Provided passage:

Total Pageviews

Wednesday, July 18, 2012


The July-August summer season is fairly quiet in most of the fine art auction fields, and Numismatics is no exception.  On the sell side very little is being offered and on the buy side a nervousness pervades the market.  On the very high end top buyers are still diversifying out paper and snapping up anything of very high quality.

The Bru Sale offered opportunities in both ancients and medieval gold this spring-summer,  like the beautiful portrait stater of Ptolemy I above - the first coin with a portrait of a living king.  The coin hammered at 24,000 Euros which amounts to about $35,000 including the hammer fee.  This was a fair price by historical standards, for a rare well preserved historically interesting coin, even if the reverse is a bit off center.  And compared to other forms of fine art it still must be considered a bargain. 

The price was especially attractive  considering the same coin might have sold for many times that amount when certain high profile bidders were active a few months earlier.  But at least one of these bidders has thus far failed to honor several million dollars of purchases. It remains to be seen if this buyer re-emerges at the fall auctions.

Of course it's hard to measure purchases at the high end because very little true high end material is coming to market.  Morton and Eden auctioned off 4 gorgeous Sicilian Silver pieces from the signing period (Circa 400 BCE) at over a million British pounds total.  And Heritage auctioned off several Judaean rarities at their Shoshana Collection Sale, where a prototype Jewish war shekel and a rare Gold Judaea Capta Aureus both went for over a million dollars.

Dataset records:

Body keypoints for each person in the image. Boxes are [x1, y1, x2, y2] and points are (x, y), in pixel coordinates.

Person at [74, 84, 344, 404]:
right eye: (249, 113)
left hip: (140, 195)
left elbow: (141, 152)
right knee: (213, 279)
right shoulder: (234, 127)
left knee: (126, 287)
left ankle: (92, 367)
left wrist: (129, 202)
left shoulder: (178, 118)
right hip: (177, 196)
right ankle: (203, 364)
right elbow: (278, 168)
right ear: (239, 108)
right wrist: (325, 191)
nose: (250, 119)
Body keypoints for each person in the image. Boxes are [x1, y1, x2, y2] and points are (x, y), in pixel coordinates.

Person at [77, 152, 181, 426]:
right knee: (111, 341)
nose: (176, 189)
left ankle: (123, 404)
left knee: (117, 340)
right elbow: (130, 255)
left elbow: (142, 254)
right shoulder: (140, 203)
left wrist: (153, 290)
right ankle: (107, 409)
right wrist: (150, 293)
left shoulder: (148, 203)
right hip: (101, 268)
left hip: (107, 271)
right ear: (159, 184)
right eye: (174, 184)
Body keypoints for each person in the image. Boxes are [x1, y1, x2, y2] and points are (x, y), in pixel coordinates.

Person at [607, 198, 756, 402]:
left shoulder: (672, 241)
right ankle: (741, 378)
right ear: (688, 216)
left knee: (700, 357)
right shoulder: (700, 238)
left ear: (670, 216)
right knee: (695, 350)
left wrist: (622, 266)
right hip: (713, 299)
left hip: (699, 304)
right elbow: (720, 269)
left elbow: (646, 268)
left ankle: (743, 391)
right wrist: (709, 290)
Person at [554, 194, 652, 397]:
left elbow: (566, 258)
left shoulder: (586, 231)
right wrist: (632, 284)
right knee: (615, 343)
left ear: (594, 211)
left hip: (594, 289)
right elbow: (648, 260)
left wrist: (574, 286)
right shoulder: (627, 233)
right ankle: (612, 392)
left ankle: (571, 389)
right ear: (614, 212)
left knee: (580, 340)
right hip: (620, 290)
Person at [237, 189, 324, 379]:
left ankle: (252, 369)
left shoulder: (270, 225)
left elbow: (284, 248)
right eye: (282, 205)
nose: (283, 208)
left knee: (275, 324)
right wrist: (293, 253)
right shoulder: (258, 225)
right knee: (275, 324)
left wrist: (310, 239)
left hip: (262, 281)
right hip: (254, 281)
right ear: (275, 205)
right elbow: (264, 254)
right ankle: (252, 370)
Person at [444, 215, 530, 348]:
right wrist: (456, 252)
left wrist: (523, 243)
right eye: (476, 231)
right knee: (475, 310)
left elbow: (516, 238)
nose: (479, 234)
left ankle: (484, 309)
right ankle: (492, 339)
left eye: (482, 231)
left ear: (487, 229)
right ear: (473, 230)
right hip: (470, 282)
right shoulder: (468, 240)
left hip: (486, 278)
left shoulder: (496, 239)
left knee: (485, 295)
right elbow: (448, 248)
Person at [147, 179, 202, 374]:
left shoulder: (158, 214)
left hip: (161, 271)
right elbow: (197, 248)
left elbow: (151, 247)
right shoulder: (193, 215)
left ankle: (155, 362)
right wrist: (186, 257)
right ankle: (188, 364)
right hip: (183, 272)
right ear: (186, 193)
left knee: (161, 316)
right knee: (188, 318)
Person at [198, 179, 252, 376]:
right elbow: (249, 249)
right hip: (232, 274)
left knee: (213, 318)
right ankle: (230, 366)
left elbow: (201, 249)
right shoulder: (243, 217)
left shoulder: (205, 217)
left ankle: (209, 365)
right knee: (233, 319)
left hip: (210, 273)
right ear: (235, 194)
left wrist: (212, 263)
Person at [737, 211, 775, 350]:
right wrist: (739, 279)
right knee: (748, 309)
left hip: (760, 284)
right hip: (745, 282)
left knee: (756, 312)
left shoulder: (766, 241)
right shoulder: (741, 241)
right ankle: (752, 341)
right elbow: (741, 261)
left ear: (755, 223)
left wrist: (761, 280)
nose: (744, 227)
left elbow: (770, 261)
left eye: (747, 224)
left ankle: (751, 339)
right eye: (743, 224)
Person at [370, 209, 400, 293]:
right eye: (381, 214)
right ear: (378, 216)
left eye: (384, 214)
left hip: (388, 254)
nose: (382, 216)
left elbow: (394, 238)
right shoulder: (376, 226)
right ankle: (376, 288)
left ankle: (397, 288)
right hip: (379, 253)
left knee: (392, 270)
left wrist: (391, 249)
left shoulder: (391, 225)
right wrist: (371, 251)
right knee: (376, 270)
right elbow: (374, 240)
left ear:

Assignment 1: Transcribe the part of the coin auction post that opens with the words containing "The price was" and closes with "the fall auctions.".
Assignment 2: List each coin or group of coins that the coin auction post names as sold at auction.

Response 1:
The price was especially attractive  considering the same coin might have sold for many times that amount when certain high profile bidders were active a few months earlier.  But at least one of these bidders has thus far failed to honor several million dollars of purchases. It remains to be seen if this buyer re-emerges at the fall auctions.

Response 2:
- The portrait stater of Ptolemy I
- 4 Sicilian Silver pieces from the signing period (Circa 400 BCE)
- A prototype Jewish war shekel
- A rare Gold Judaea Capta Aureus